White Bean and Wilted Greens

  • 1 1/2 Cups dried cannellini or Great Northern beans
  • 2 medium tomatoes
  • 1 medium yellow onion
  • 1 small carrot
  • 3 cloves garlic
  • 2 bay leaves
  • olive oil
  • 1 small piece prosciutto with rind or smoked bacon
  • 6 cups chicken stock
  • 3tsp salt
  • 1 bunch (about 1 lb) spicy greens (arugula, mustard greens or turnip greens)
  • 12 sage leaves
  • Parmesan cheese

Contributed by: author, Alice Waters

Source: From the book Chez Panisse Vegetables

Serves 6


  1. Soak the beans overnight.
  2. Peel, seed, and chop the tomatoes. Set aside.
  3. Peel and cut the onion and carrot into small dice; peel and chop the garlic very fine. Place the onion, carrot, and garlic in a nonreactive soup pot with some olive oil and a splash of water; cook until translucent. Add the bay leaves, drained beans, and prosciutto or bacon, and cook for a few minutes more.

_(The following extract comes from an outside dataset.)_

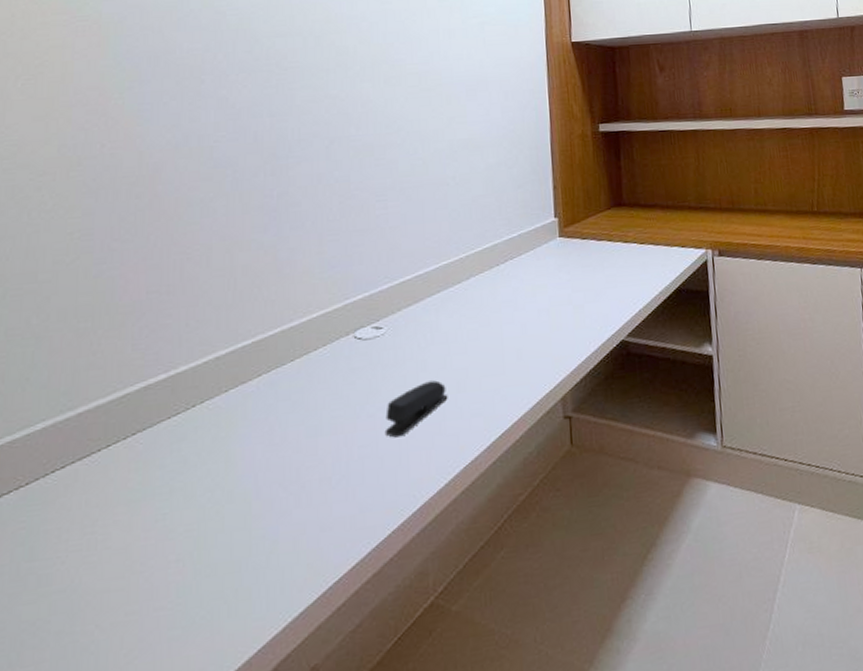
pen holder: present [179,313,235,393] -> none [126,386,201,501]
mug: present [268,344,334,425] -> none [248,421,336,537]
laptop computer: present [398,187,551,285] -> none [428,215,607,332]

Add the tomatoes to the beans and stew for another minute or so.
  4. Pour in the stock and bring the soup to a boil. Lower the heat to a simmer and cook for about 1¼ hours, stirring occasionally. Add the salt after about an hour. The beans should be fully cooked, soft but not falling apart.
  5. Add the greens, washed and cut into 1-inch strips, and simmer, uncovered, for another 20 minutes, stirring occasionally.
  6. Meanwhile, heat some olive oil in a small frying pan. Fry the sage leaves in the oil for a few seconds, a few at a time (more than a few seconds and they’ll turn black). Drain on a paper towel or absorbent cloth.
  7. When the soup is done, ladle it into soup bowls and serve, garnished with a few shavings of Parmesan and the fried sage leaves.